• _Instructions to follow_:
Each line of the material below that holds the word "lane" needs to be copied.

━━━━━━━━━━

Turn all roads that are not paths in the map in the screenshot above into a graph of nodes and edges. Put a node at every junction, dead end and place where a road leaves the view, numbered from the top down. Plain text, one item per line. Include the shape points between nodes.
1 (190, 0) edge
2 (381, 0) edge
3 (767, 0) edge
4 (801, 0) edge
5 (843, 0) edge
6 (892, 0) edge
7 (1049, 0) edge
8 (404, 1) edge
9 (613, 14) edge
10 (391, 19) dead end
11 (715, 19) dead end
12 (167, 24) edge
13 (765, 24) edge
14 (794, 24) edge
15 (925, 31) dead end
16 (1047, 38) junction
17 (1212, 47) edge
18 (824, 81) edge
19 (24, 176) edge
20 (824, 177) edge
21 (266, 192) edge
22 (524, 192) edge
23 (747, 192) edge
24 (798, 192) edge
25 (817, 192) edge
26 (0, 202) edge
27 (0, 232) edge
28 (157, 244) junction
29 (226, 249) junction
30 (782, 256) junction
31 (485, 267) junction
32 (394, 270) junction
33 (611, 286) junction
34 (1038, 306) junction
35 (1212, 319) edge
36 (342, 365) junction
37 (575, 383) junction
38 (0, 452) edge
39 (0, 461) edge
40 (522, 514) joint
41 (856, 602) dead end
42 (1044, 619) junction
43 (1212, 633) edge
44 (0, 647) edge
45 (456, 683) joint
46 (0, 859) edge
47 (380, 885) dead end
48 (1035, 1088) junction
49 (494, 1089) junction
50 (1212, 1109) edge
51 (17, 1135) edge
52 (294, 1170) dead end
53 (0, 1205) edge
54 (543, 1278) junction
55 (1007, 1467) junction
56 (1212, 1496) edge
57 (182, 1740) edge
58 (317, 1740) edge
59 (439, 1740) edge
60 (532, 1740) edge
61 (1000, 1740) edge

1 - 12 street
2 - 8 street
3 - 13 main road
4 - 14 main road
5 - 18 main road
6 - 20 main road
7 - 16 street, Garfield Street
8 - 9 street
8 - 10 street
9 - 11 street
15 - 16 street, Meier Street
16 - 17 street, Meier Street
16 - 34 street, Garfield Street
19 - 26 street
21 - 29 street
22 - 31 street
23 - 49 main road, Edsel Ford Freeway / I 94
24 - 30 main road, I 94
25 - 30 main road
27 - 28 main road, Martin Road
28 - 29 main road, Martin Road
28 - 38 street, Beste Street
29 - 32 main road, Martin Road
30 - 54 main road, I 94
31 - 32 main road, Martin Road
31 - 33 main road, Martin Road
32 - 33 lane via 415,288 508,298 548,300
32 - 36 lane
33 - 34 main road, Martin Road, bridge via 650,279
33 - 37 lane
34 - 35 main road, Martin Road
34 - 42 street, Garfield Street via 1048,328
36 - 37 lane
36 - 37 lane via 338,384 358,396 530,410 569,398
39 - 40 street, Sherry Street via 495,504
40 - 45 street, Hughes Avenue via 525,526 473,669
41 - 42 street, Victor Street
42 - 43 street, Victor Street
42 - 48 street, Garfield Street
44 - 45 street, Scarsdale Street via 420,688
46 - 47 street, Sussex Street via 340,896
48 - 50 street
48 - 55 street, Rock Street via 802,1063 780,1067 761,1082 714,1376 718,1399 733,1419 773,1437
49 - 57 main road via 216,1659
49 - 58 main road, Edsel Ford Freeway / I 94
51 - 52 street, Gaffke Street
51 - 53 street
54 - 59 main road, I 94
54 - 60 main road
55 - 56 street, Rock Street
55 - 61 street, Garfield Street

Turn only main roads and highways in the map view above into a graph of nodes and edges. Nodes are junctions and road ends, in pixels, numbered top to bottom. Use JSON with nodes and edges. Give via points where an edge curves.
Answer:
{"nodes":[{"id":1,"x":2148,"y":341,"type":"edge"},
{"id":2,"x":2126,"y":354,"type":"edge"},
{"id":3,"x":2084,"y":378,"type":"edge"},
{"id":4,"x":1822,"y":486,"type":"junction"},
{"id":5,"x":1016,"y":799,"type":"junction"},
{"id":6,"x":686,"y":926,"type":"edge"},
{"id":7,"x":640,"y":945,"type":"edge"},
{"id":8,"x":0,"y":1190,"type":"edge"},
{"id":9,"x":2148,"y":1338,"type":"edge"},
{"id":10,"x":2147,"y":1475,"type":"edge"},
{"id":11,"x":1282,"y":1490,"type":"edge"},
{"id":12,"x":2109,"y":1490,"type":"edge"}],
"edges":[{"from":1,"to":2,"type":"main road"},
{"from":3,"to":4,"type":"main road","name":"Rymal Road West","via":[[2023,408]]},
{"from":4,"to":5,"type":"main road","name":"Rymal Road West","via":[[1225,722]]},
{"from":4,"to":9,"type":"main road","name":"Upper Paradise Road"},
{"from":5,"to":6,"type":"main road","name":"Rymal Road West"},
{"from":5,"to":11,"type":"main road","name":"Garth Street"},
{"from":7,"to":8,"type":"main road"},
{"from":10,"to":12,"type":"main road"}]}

━━━━━━━━━━

• _Result_:
32 - 33 lane via 415,288 508,298 548,300
32 - 36 lane
33 - 37 lane
36 - 37 lane
36 - 37 lane via 338,384 358,396 530,410 569,398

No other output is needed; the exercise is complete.